** Start Task input **
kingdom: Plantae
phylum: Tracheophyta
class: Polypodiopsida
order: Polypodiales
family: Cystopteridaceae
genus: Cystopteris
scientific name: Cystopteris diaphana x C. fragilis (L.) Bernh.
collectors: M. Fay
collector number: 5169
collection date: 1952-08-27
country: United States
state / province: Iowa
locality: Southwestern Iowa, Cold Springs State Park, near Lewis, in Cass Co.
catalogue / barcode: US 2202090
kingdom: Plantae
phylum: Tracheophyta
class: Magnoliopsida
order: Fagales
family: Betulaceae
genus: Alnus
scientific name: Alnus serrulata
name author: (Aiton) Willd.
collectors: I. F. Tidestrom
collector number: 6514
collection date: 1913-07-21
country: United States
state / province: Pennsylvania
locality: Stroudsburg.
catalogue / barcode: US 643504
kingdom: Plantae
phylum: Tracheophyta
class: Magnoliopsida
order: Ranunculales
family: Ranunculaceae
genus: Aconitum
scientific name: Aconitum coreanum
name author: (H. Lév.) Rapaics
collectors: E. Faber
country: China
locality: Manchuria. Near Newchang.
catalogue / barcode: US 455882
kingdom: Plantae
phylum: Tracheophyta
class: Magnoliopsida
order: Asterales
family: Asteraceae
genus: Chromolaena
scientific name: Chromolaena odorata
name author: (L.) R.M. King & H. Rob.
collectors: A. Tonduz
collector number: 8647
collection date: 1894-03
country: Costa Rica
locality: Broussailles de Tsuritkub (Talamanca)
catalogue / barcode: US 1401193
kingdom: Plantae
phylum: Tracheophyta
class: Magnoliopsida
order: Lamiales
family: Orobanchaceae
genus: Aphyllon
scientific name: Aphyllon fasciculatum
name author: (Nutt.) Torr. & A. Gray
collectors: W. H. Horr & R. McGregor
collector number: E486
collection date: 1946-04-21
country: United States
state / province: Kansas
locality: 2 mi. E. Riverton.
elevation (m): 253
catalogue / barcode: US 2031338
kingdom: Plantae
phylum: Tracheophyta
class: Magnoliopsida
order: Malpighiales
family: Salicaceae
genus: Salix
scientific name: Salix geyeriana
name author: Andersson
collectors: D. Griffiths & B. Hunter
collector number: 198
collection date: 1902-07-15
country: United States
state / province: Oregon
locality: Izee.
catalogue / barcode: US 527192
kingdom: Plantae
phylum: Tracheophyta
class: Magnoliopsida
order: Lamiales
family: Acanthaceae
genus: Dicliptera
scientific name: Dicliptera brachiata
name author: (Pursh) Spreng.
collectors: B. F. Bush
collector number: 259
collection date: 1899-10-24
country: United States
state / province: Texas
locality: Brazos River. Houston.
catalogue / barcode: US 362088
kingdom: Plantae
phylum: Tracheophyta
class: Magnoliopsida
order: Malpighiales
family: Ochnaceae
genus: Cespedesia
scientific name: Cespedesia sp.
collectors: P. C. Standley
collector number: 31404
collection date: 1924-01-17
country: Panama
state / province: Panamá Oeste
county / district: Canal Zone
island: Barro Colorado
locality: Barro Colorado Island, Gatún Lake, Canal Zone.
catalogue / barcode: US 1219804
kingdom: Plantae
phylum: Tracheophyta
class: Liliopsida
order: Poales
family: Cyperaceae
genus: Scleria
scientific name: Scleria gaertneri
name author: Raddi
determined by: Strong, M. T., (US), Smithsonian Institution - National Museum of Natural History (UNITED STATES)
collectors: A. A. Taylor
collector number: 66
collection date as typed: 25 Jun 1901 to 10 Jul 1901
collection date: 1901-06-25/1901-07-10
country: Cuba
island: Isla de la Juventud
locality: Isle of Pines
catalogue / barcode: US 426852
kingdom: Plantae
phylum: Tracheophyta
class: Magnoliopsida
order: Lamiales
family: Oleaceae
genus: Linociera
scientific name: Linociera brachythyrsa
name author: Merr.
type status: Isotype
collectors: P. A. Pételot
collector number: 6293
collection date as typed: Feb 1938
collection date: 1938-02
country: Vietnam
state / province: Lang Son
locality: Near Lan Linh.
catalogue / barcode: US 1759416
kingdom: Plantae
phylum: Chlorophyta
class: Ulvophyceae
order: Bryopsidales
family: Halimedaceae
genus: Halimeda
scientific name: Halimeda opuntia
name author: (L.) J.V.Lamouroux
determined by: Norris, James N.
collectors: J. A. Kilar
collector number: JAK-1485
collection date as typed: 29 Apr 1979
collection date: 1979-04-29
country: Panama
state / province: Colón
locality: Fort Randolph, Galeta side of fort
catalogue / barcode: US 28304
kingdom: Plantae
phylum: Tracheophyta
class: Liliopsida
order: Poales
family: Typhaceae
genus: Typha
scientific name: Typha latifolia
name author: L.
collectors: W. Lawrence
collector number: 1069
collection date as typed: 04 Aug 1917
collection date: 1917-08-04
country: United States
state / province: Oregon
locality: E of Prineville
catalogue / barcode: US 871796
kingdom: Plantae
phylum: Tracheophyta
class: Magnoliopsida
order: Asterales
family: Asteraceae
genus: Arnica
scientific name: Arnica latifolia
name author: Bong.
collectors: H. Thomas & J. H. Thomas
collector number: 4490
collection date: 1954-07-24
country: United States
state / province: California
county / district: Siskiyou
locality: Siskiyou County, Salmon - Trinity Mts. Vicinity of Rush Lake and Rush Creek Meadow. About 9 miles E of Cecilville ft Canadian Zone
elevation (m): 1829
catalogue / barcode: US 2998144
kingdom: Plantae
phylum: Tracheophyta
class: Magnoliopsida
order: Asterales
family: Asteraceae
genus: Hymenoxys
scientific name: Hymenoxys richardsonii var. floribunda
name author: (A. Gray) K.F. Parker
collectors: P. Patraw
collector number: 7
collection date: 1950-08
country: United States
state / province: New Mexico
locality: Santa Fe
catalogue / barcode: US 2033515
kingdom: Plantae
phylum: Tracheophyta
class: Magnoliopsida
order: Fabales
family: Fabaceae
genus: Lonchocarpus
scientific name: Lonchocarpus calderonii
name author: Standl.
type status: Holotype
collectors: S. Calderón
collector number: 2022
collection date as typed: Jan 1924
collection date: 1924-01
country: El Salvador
** End Task input **
■ Given instruction ■
Render every line of the material as a Markdown table with two columns, Number and Record line, numbering the rows in order and leaving out any blank lines.

■ Task response ■
| Number | Record line |
|---|---|
| 1 | kingdom: Plantae |
| 2 | phylum: Tracheophyta |
| 3 | class: Polypodiopsida |
| 4 | order: Polypodiales |
| 5 | family: Cystopteridaceae |
| 6 | genus: Cystopteris |
| 7 | scientific name: Cystopteris diaphana x C. fragilis (L.) Bernh. |
| 8 | collectors: M. Fay |
| 9 | collector number: 5169 |
| 10 | collection date: 1952-08-27 |
| 11 | country: United States |
| 12 | state / province: Iowa |
| 13 | locality: Southwestern Iowa, Cold Springs State Park, near Lewis, in Cass Co. |
| 14 | catalogue / barcode: US 2202090 |
| 15 | kingdom: Plantae |
| 16 | phylum: Tracheophyta |
| 17 | class: Magnoliopsida |
| 18 | order: Fagales |
| 19 | family: Betulaceae |
| 20 | genus: Alnus |
| 21 | scientific name: Alnus serrulata |
| 22 | name author: (Aiton) Willd. |
| 23 | collectors: I. F. Tidestrom |
| 24 | collector number: 6514 |
| 25 | collection date: 1913-07-21 |
| 26 | country: United States |
| 27 | state / province: Pennsylvania |
| 28 | locality: Stroudsburg. |
| 29 | catalogue / barcode: US 643504 |
| 30 | kingdom: Plantae |
| 31 | phylum: Tracheophyta |
| 32 | class: Magnoliopsida |
| 33 | order: Ranunculales |
| 34 | family: Ranunculaceae |
| 35 | genus: Aconitum |
| 36 | scientific name: Aconitum coreanum |
| 37 | name author: (H. Lév.) Rapaics |
| 38 | collectors: E. Faber |
| 39 | country: China |
| 40 | locality: Manchuria. Near Newchang. |
| 41 | catalogue / barcode: US 455882 |
| 42 | kingdom: Plantae |
| 43 | phylum: Tracheophyta |
| 44 | class: Magnoliopsida |
| 45 | order: Asterales |
| 46 | family: Asteraceae |
| 47 | genus: Chromolaena |
| 48 | scientific name: Chromolaena odorata |
| 49 | name author: (L.) R.M. King & H. Rob. |
| 50 | collectors: A. Tonduz |
| 51 | collector number: 8647 |
| 52 | collection date: 1894-03 |
| 53 | country: Costa Rica |
| 54 | locality: Broussailles de Tsuritkub (Talamanca) |
| 55 | catalogue / barcode: US 1401193 |
| 56 | kingdom: Plantae |
| 57 | phylum: Tracheophyta |
| 58 | class: Magnoliopsida |
| 59 | order: Lamiales |
| 60 | family: Orobanchaceae |
| 61 | genus: Aphyllon |
| 62 | scientific name: Aphyllon fasciculatum |
| 63 | name author: (Nutt.) Torr. & A. Gray |
| 64 | collectors: W. H. Horr & R. McGregor |
| 65 | collector number: E486 |
| 66 | collection date: 1946-04-21 |
| 67 | country: United States |
| 68 | state / province: Kansas |
| 69 | locality: 2 mi. E. Riverton. |
| 70 | elevation (m): 253 |
| 71 | catalogue / barcode: US 2031338 |
| 72 | kingdom: Plantae |
| 73 | phylum: Tracheophyta |
| 74 | class: Magnoliopsida |
| 75 | order: Malpighiales |
| 76 | family: Salicaceae |
| 77 | genus: Salix |
| 78 | scientific name: Salix geyeriana |
| 79 | name author: Andersson |
| 80 | collectors: D. Griffiths & B. Hunter |
| 81 | collector number: 198 |
| 82 | collection date: 1902-07-15 |
| 83 | country: United States |
| 84 | state / province: Oregon |
| 85 | locality: Izee. |
| 86 | catalogue / barcode: US 527192 |
| 87 | kingdom: Plantae |
| 88 | phylum: Tracheophyta |
| 89 | class: Magnoliopsida |
| 90 | order: Lamiales |
| 91 | family: Acanthaceae |
| 92 | genus: Dicliptera |
| 93 | scientific name: Dicliptera brachiata |
| 94 | name author: (Pursh) Spreng. |
| 95 | collectors: B. F. Bush |
| 96 | collector number: 259 |
| 97 | collection date: 1899-10-24 |
| 98 | country: United States |
| 99 | state / province: Texas |
| 100 | locality: Brazos River. Houston. |
| 101 | catalogue / barcode: US 362088 |
| 102 | kingdom: Plantae |
| 103 | phylum: Tracheophyta |
| 104 | class: Magnoliopsida |
| 105 | order: Malpighiales |
| 106 | family: Ochnaceae |
| 107 | genus: Cespedesia |
| 108 | scientific name: Cespedesia sp. |
| 109 | collectors: P. C. Standley |
| 110 | collector number: 31404 |
| 111 | collection date: 1924-01-17 |
| 112 | country: Panama |
| 113 | state / province: Panamá Oeste |
| 114 | county / district: Canal Zone |
| 115 | island: Barro Colorado |
| 116 | locality: Barro Colorado Island, Gatún Lake, Canal Zone. |
| 117 | catalogue / barcode: US 1219804 |
| 118 | kingdom: Plantae |
| 119 | phylum: Tracheophyta |
| 120 | class: Liliopsida |
| 121 | order: Poales |
| 122 | family: Cyperaceae |
| 123 | genus: Scleria |
| 124 | scientific name: Scleria gaertneri |
| 125 | name author: Raddi |
| 126 | determined by: Strong, M. T., (US), Smithsonian Institution - National Museum of Natural History (UNITED STATES) |
| 127 | collectors: A. A. Taylor |
| 128 | collector number: 66 |
| 129 | collection date as typed: 25 Jun 1901 to 10 Jul 1901 |
| 130 | collection date: 1901-06-25/1901-07-10 |
| 131 | country: Cuba |
| 132 | island: Isla de la Juventud |
| 133 | locality: Isle of Pines |
| 134 | catalogue / barcode: US 426852 |
| 135 | kingdom: Plantae |
| 136 | phylum: Tracheophyta |
| 137 | class: Magnoliopsida |
| 138 | order: Lamiales |
| 139 | family: Oleaceae |
| 140 | genus: Linociera |
| 141 | scientific name: Linociera brachythyrsa |
| 142 | name author: Merr. |
| 143 | type status: Isotype |
| 144 | collectors: P. A. Pételot |
| 145 | collector number: 6293 |
| 146 | collection date as typed: Feb 1938 |
| 147 | collection date: 1938-02 |
| 148 | country: Vietnam |
| 149 | state / province: Lang Son |
| 150 | locality: Near Lan Linh. |
| 151 | catalogue / barcode: US 1759416 |
| 152 | kingdom: Plantae |
| 153 | phylum: Chlorophyta |
| 154 | class: Ulvophyceae |
| 155 | order: Bryopsidales |
| 156 | family: Halimedaceae |
| 157 | genus: Halimeda |
| 158 | scientific name: Halimeda opuntia |
| 159 | name author: (L.) J.V.Lamouroux |
| 160 | determined by: Norris, James N. |
| 161 | collectors: J. A. Kilar |
| 162 | collector number: JAK-1485 |
| 163 | collection date as typed: 29 Apr 1979 |
| 164 | collection date: 1979-04-29 |
| 165 | country: Panama |
| 166 | state / province: Colón |
| 167 | locality: Fort Randolph, Galeta side of fort |
| 168 | catalogue / barcode: US 28304 |
| 169 | kingdom: Plantae |
| 170 | phylum: Tracheophyta |
| 171 | class: Liliopsida |
| 172 | order: Poales |
| 173 | family: Typhaceae |
| 174 | genus: Typha |
| 175 | scientific name: Typha latifolia |
| 176 | name author: L. |
| 177 | collectors: W. Lawrence |
| 178 | collector number: 1069 |
| 179 | collection date as typed: 04 Aug 1917 |
| 180 | collection date: 1917-08-04 |
| 181 | country: United States |
| 182 | state / province: Oregon |
| 183 | locality: E of Prineville |
| 184 | catalogue / barcode: US 871796 |
| 185 | kingdom: Plantae |
| 186 | phylum: Tracheophyta |
| 187 | class: Magnoliopsida |
| 188 | order: Asterales |
| 189 | family: Asteraceae |
| 190 | genus: Arnica |
| 191 | scientific name: Arnica latifolia |
| 192 | name author: Bong. |
| 193 | collectors: H. Thomas & J. H. Thomas |
| 194 | collector number: 4490 |
| 195 | collection date: 1954-07-24 |
| 196 | country: United States |
| 197 | state / province: California |
| 198 | county / district: Siskiyou |
| 199 | locality: Siskiyou County, Salmon - Trinity Mts. Vicinity of Rush Lake and Rush Creek Meadow. About 9 miles E of Cecilville ft Canadian Zone |
| 200 | elevation (m): 1829 |
| 201 | catalogue / barcode: US 2998144 |
| 202 | kingdom: Plantae |
| 203 | phylum: Tracheophyta |
| 204 | class: Magnoliopsida |
| 205 | order: Asterales |
| 206 | family: Asteraceae |
| 207 | genus: Hymenoxys |
| 208 | scientific name: Hymenoxys richardsonii var. floribunda |
| 209 | name author: (A. Gray) K.F. Parker |
| 210 | collectors: P. Patraw |
| 211 | collector number: 7 |
| 212 | collection date: 1950-08 |
| 213 | country: United States |
| 214 | state / province: New Mexico |
| 215 | locality: Santa Fe |
| 216 | catalogue / barcode: US 2033515 |
| 217 | kingdom: Plantae |
| 218 | phylum: Tracheophyta |
| 219 | class: Magnoliopsida |
| 220 | order: Fabales |
| 221 | family: Fabaceae |
| 222 | genus: Lonchocarpus |
| 223 | scientific name: Lonchocarpus calderonii |
| 224 | name author: Standl. |
| 225 | type status: Holotype |
| 226 | collectors: S. Calderón |
| 227 | collector number: 2022 |
| 228 | collection date as typed: Jan 1924 |
| 229 | collection date: 1924-01 |
| 230 | country: El Salvador |